LifterLMS Private Areas turn cohort-scoped private content into WordPress posts, which means the production lifecycle ends up exposed as a standard post list with filter pills. That works for finding one area but never gives a cohort leader the overall shape of the publish queue. A daily content review on the post list turns into clicking each filter and counting rows, and most teams end up exporting to a spreadsheet to track production.

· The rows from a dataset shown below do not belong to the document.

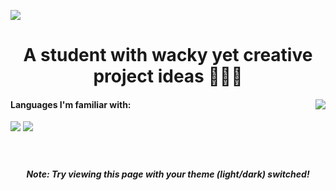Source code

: <a href="https://linkode.org/#P3ZSY9CLe9TBdfVP0eHFm1"><img src="https://i.postimg.cc/pLC625YV/1.png" style="max-height: 100%;"></a>
<h1 align="center">
A student with wacky yet creative project ideas 👨🏻‍💻
</h1>
<div>
  <img src="https://github-readme-stats.vercel.app/api?username=Divdude77&theme=gotham&bg-color=0e1116&show_icons=true" align="right" style="">
  <h4>
    Languages I'm familiar with:
  </h4>
  <img src="https://skills.thijs.gg/icons?i=python,c,java,haskell,mysql,arduino">
  <img src="https://skills.thijs.gg/icons?i=html,css,js,react">
  <br><br>
  <h1></h1>
</div>
<h5 align="center">Note: Try viewing this page with your theme (light/dark) switched!</h5>
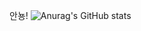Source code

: 
안뇽!
![Anurag's GitHub stats](https://github-readme-stats.vercel.app/api?username=daru970706&show_icons=true&theme=radical)
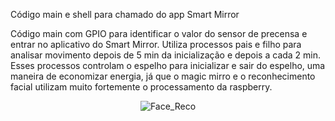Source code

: Código main e shell para chamado do app Smart Mirror

Código main com GPIO para identificar o valor do sensor de precensa e entrar no aplicativo do Smart Mirror. Utiliza processos pais e filho para analisar movimento depois de 5 min da inicialização e depois a cada 2 min. Esses processos controlam o espelho para inicializar e sair do espelho, uma maneira de economizar energia, já que o magic mirro e o reconhecimento facial utilizam muito fortemente o processamento da raspberry.

<p align="center">
  <img src="https://github.com/bgabiz/Sistemas-Embarcados/blob/master/Banco/Images/Test.png?raw=true" alt="Face_Reco"/>
</p>
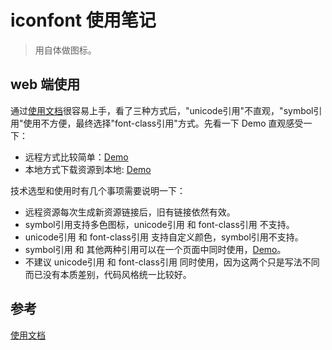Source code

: # iconfont 使用笔记

> 用自体做图标。

## web 端使用

通过[使用文档](http://iconfont.cn/help/detail?helptype=code)很容易上手，看了三种方式后，"unicode引用"不直观，"symbol引用"使用不方便，最终选择"font-class引用"方式。先看一下 Demo 直观感受一下：

- 远程方式比较简单：[Demo](/articles/iconfont/demo/remote.html)
- 本地方式下载资源到本地: [Demo](/articles/iconfont/demo/local.html)

技术选型和使用时有几个事项需要说明一下：

- 远程资源每次生成新资源链接后，旧有链接依然有效。
- symbol引用支持多色图标，unicode引用 和 font-class引用 不支持。
- unicode引用 和 font-class引用 支持自定义颜色，symbol引用不支持。
- symbol引用 和 其他两种引用可以在一个页面中同时使用，[Demo](/articles/iconfont/demo/remote-symbol.html)。
- 不建议 unicode引用 和 font-class引用 同时使用，因为这两个只是写法不同而已没有本质差别，代码风格统一比较好。

## 参考

[使用文档](http://iconfont.cn/help/detail?helptype=code)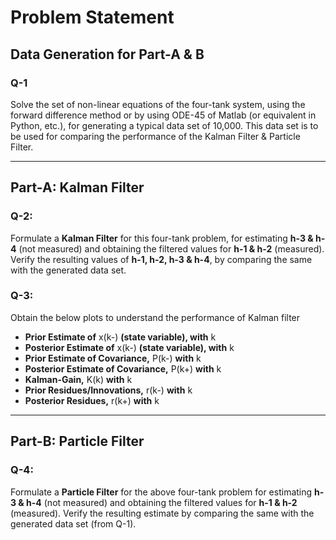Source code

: # Problem Statement

## Data Generation for Part-A & B

### Q-1
Solve the set of non-linear equations of the four-tank system, using the forward difference method or by using ODE-45 of Matlab (or equivalent in Python, etc.), for generating a typical data set of 10,000. This data set is to be used for comparing the performance of the Kalman Filter & Particle Filter.

---

## Part-A: Kalman Filter

### Q-2:
Formulate a **Kalman Filter** for this four-tank problem, for estimating **h-3 & h-4** (not measured) and obtaining the filtered values for **h-1 & h-2** (measured). Verify the resulting values of **h-1, h-2, h-3 & h-4**, by comparing the same with the generated data set.

### Q-3:
Obtain the below plots to understand the performance of Kalman filter
- **Prior Estimate of** x(k-) **(state variable), with** k
- **Posterior Estimate of** x(k-) **(state variable), with** k
- **Prior Estimate of Covariance,** P(k-) **with** k
- **Posterior Estimate of Covariance,** P(k+) **with** k
- **Kalman-Gain,** K(k) **with** k
- **Prior Residues/Innovations,** r(k-) **with** k
- **Posterior Residues,** r(k+) **with** k



---

## Part-B: Particle Filter

### Q-4:
Formulate a **Particle Filter** for the above four-tank problem for estimating **h-3 & h-4** (not measured) and obtaining the filtered values for **h-1 & h-2** (measured). Verify the resulting estimate by comparing the same with the generated data set (from Q-1).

With SleekView Kanban the publish queue is the interface. Drafts sit waiting for review, published areas fill the second column with cohort scope on every card, private areas collect in the third column for cohort-only content, and archived areas stay to the right for audit. Drag-and-drop writeback fires the same WordPress hooks and LifterLMS Private Areas hooks the admin uses, so access rules, cohort scoping, and any related notifications continue to run as they would on a manual edit.

Questions

Common questions about SleekView Kanban for LifterLMS Private Areas

Both. SleekView reads Private Areas tables and the post_status column at the database level, so whichever tier you run the board still builds. Paid add-ons that add custom fields or extra status values are picked up automatically because SleekView scans the live schema on render.

 

SleekView calls the WordPress post status update functions, which fire the same hooks the admin uses on a manual status change. Any custom listener on llms_private_area_status_changed runs exactly as if you had edited the area from the standard post edit screen.

 

Yes. Card layouts are per board. Your areas board can show area, scope, author, and last modified. A per cohort board can show cohort, area count, and last update. Each board remembers its own card template so the team does not reconfigure when switching context at all.

 

Yes. SleekView respects every WordPress capability check LifterLMS Private Areas registers. A leader who can view but not edit an area can drag a card to inspect, but the writeback only fires for leaders with the same capabilities the post edit screen would enforce on a manual save.

 

Add the new state in LifterLMS Private Areas the way you normally would, by adding a custom post status through the plugin filters or a custom area meta. SleekView picks it up on the next board load because columns are derived from the distinct values on rows, not hard coded.

 

No. SleekView paginates cards per column instead of loading every area up front. The board fetches counts via an indexed post status query, and each column loads a window of cards on demand, so even a LifterLMS site with thousands of private areas stays responsive on hosting.

 

Yes. Any LifterLMS related table with a status like column is a valid board. The cohort scope meta, the access rule table, and the per cohort content audit all work the same way as the main areas board does once you point SleekView at the right table to group cards on a chosen column.

 

It stays in sync because there is no separate database. SleekView reads the same wp_posts table the WordPress and LifterLMS Private Areas admin read. Changes on the kanban appear in the post list immediately, and edits from the admin appear on the next board refresh.